Do this | According to the cricket history excerpt, what limit did the 1664 Gambling Act set on stakes?

# Start of Page excerpt

Gambling and press coverage
Cricket certainly thrived after the Restoration in 1660 and is believed to have first attracted gamblers making large bets at this time. In 1664, the "Cavalier" Parliament passed a Gambling Act which limited stakes to £100, although that was still a fortune at the time. Cricket had certainly become a significant gambling sport by the end of the 17th century. We know of a "great match" played in Sussex in 1697 which was 11-a-side and played for high stakes of 50 guineas a side.
Our knowledge of this game came about because, for the first time, cricket could be reported in the newspapers with freedom of the press having been granted the previous year. But it was a long time before the newspaper industry adapted sufficiently to provide frequent, let alone comprehensive, coverage of the game. During the first half of the 18th century, press reports tended to focus on the betting rather than on the play!
Eighteenth century cricket
See also: 1697 to 1725 English cricket seasons and Overview of English cricket 1726 - 1815
Patronage and players
Gambling introduced the first patrons because some of the gamblers decided to strengthen their bets by forming their own teams and it is believed the first "county teams" were formed in the aftermath of the Restoration. The first game we know of in which the teams use county names is in 1709 but there can be little doubt that these sort of fixtures were being arranged long before that. The match in 1697 could well have been Sussex versus another county.
The most notable of the early patrons were a group of aristocrats and businessmen who were active from about 1725, which is the time that press coverage became more regular, perhaps as a result of the patrons' influence. These men included Charles Lennox, 2nd Duke of Richmond, Sir William Gage, 7th Baronet, Alan Brodrick and Edward Stead. For the first time, the press tells us something about individual players like Thomas Waymark.
The oldest cricket bat still in existence is dated to 1729. Note the shape of the bat, which is more like a modern-day hockey stick than a modern-day cricket bat.

# End of Page excerpt
# Start of Data listing

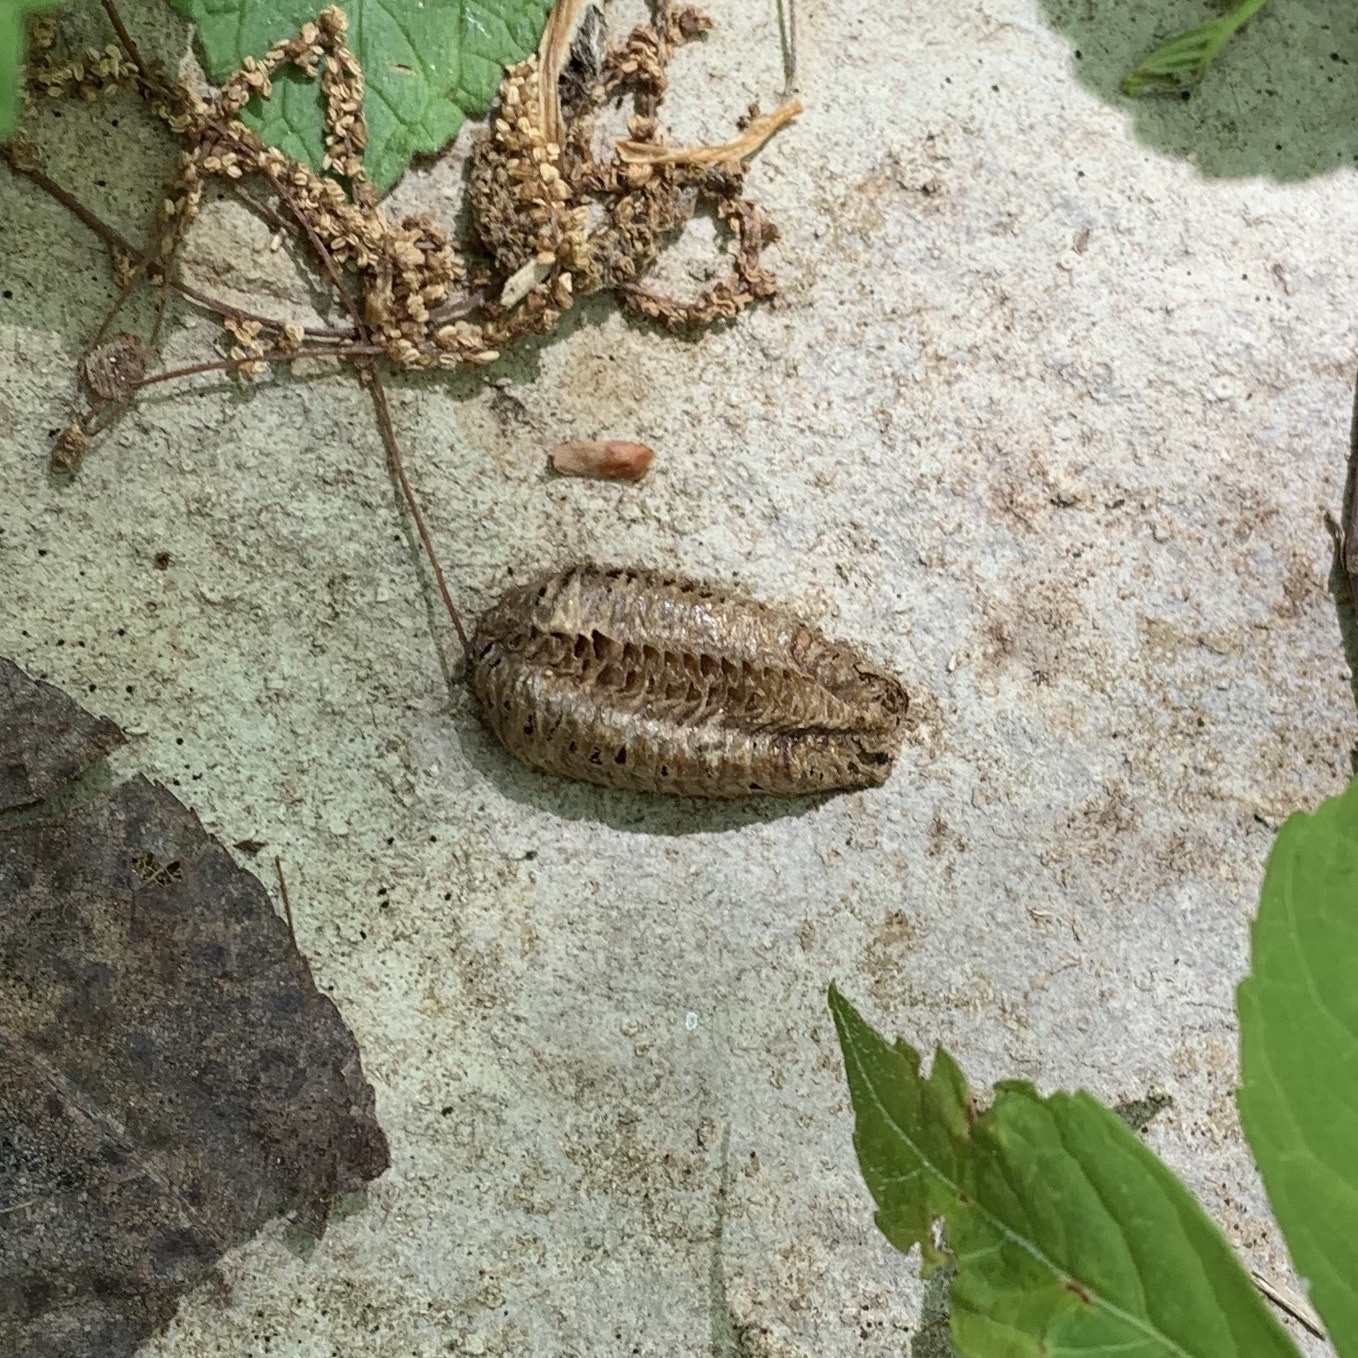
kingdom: Animalia
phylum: Arthropoda
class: Insecta
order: Mantodea
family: Mantidae
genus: Stagmomantis
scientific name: Stagmomantis carolina
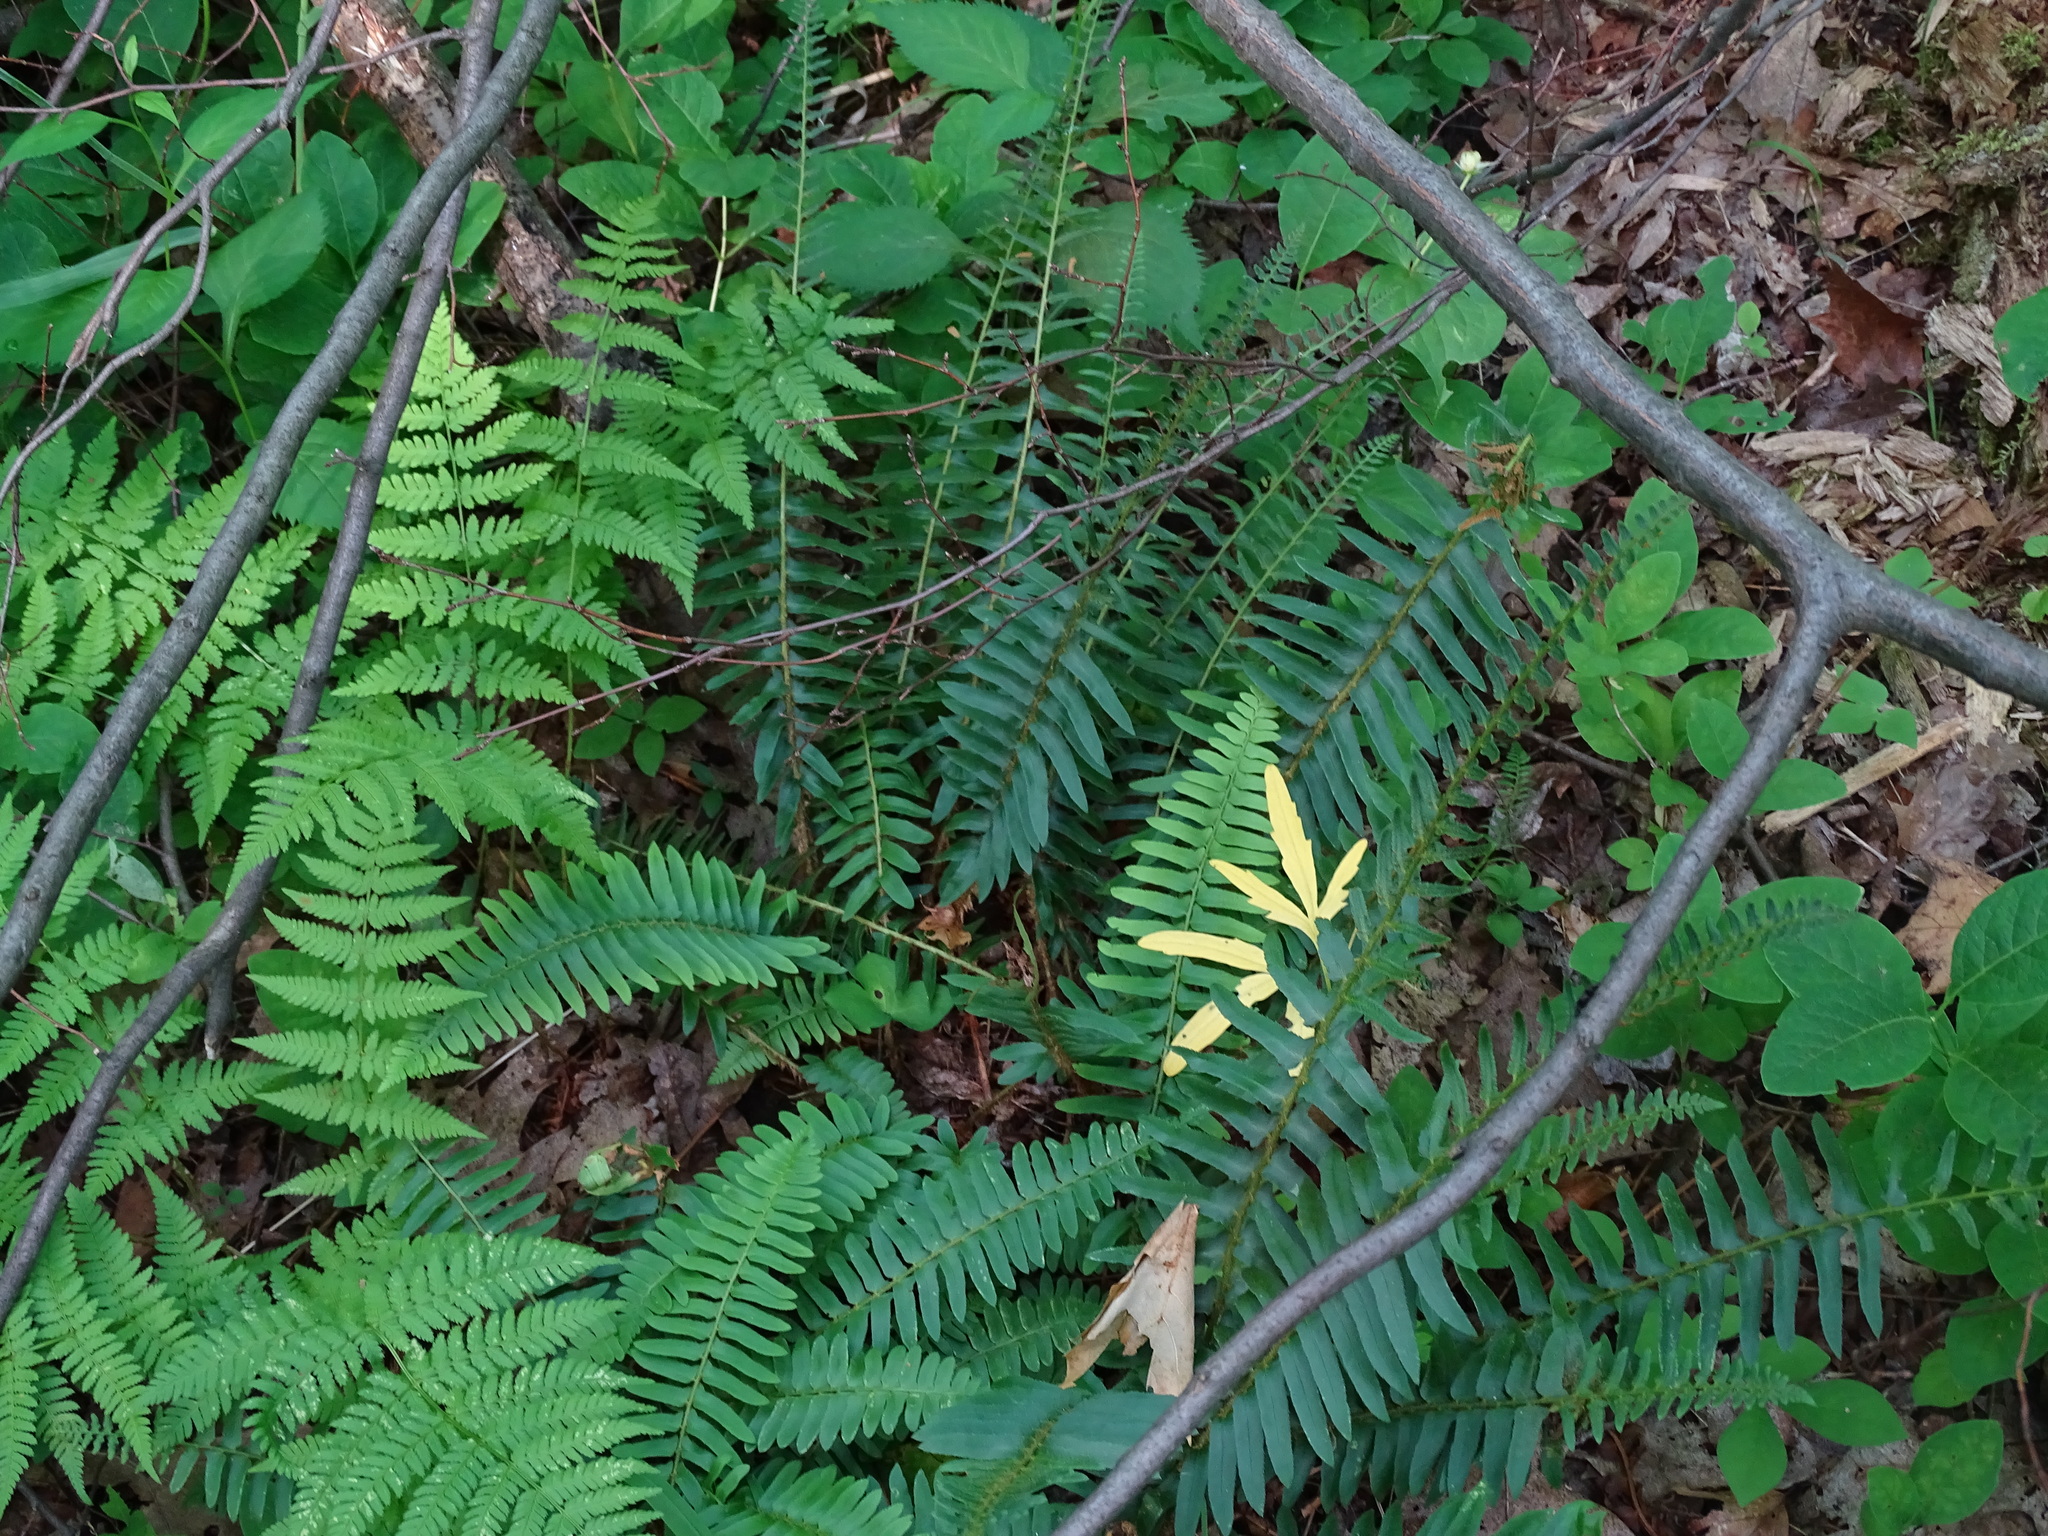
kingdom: Plantae
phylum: Tracheophyta
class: Polypodiopsida
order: Polypodiales
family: Dryopteridaceae
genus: Polystichum
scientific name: Polystichum acrostichoides
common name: Christmas fern
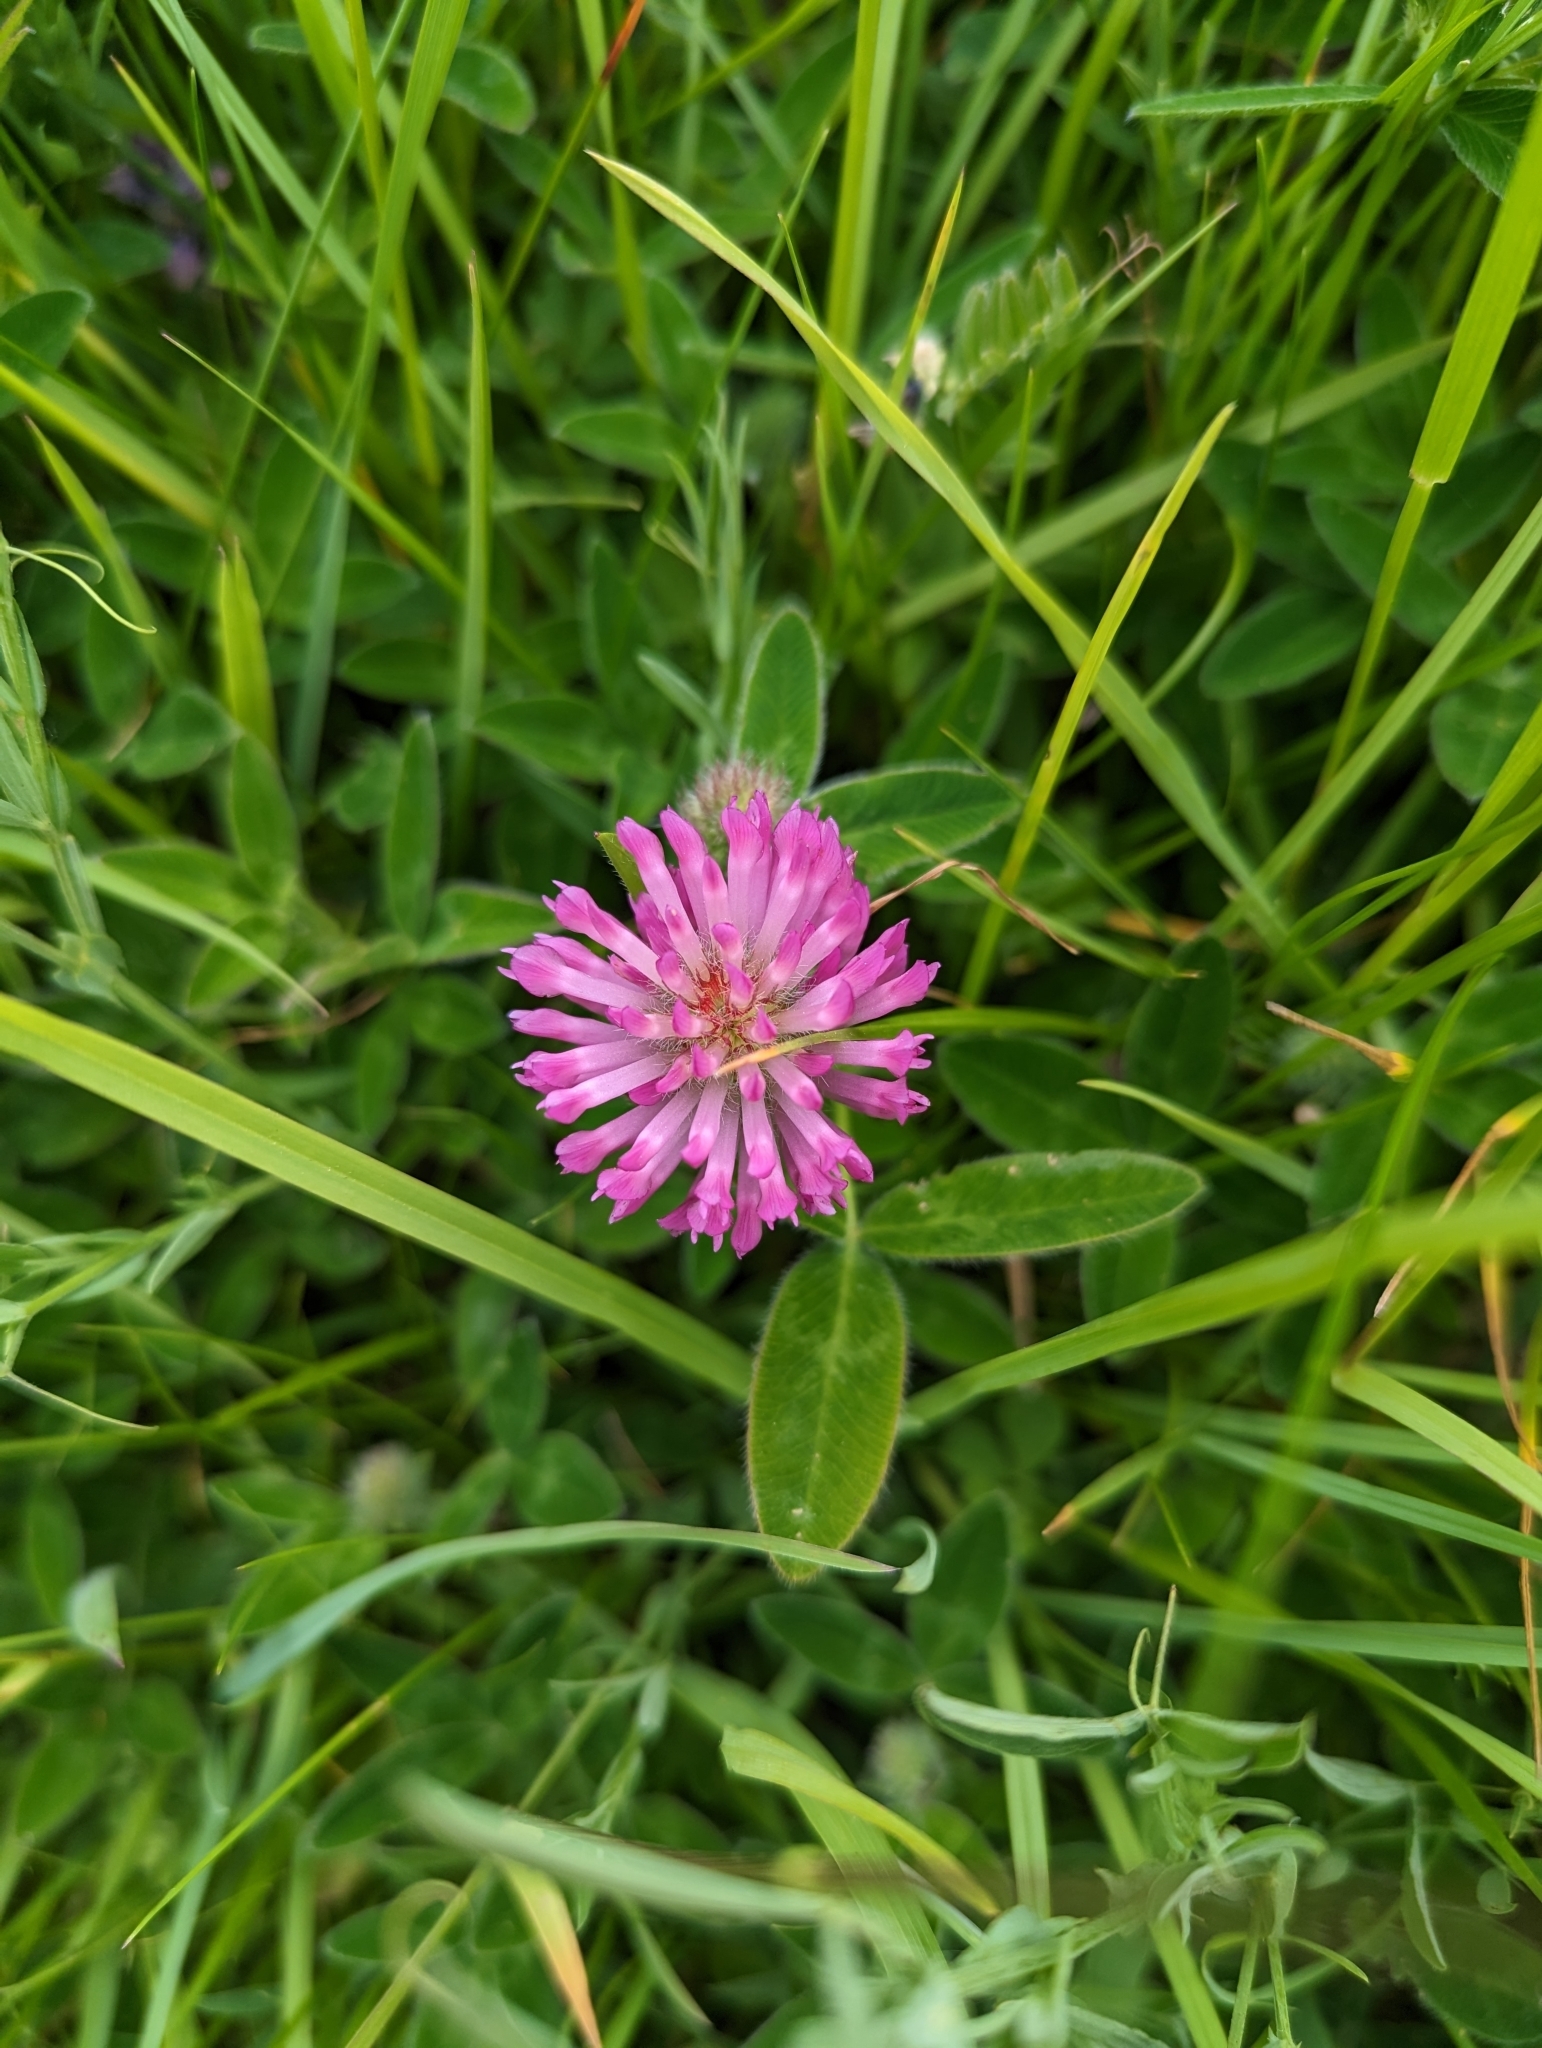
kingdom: Plantae
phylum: Tracheophyta
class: Magnoliopsida
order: Fabales
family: Fabaceae
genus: Trifolium
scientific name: Trifolium pratense
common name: Red clover
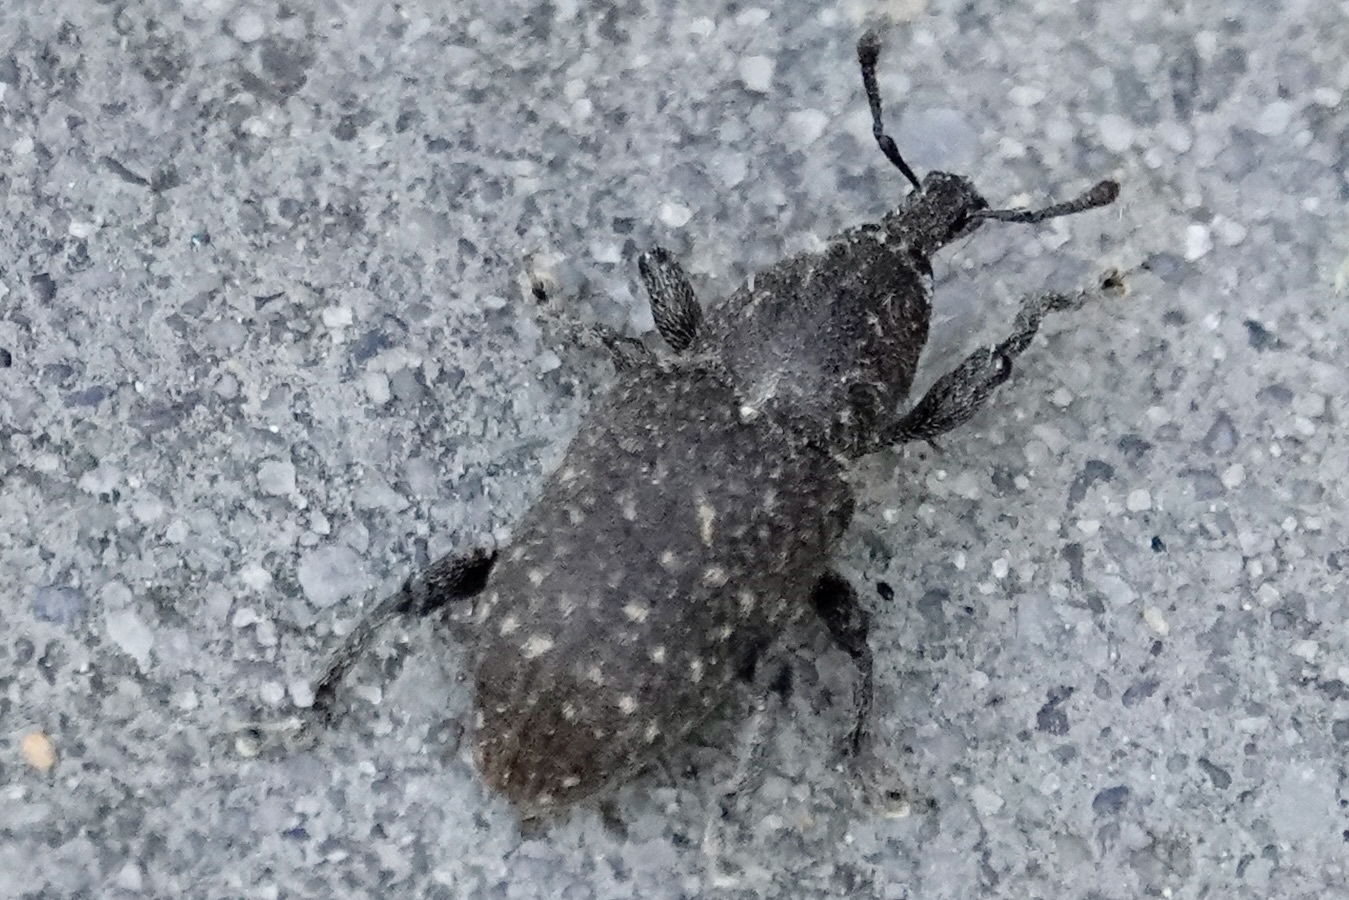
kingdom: Animalia
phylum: Arthropoda
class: Insecta
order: Coleoptera
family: Curculionidae
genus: Pachylobius
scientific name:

# End of Data listing

Exercise solution | It limited stakes to £100.